===== The data

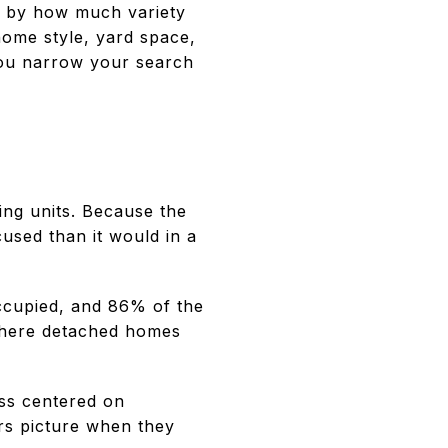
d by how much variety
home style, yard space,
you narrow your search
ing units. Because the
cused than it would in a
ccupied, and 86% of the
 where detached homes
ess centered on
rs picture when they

==========
===== The data

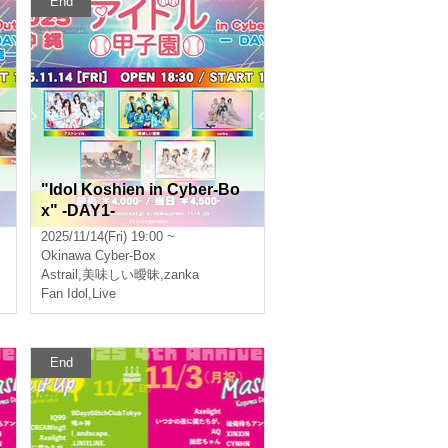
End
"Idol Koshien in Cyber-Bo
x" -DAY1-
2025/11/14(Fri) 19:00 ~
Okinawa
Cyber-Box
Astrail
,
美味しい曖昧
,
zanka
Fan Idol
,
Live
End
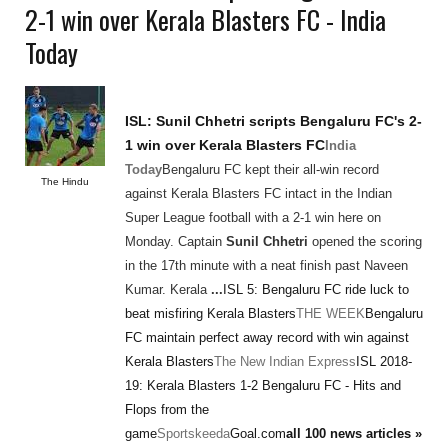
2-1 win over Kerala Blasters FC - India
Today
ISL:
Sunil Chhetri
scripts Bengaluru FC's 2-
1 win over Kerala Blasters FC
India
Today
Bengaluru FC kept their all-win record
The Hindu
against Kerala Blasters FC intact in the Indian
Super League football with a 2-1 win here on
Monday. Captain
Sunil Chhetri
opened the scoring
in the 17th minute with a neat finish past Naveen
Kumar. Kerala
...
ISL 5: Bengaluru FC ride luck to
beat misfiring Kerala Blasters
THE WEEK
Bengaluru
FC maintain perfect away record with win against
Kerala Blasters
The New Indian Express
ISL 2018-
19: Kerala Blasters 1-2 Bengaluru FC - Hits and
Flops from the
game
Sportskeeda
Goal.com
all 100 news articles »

==========

*Goal of the exercise:*
Return the rows word for word, beginning at the one that contains "d by how much variety" and ending with the one that contains "rs picture when they", both included.

*Exercise answer:*
d by how much variety
home style, yard space,
you narrow your search
ing units. Because the
cused than it would in a
ccupied, and 86% of the
 where detached homes
ess centered on
rs picture when they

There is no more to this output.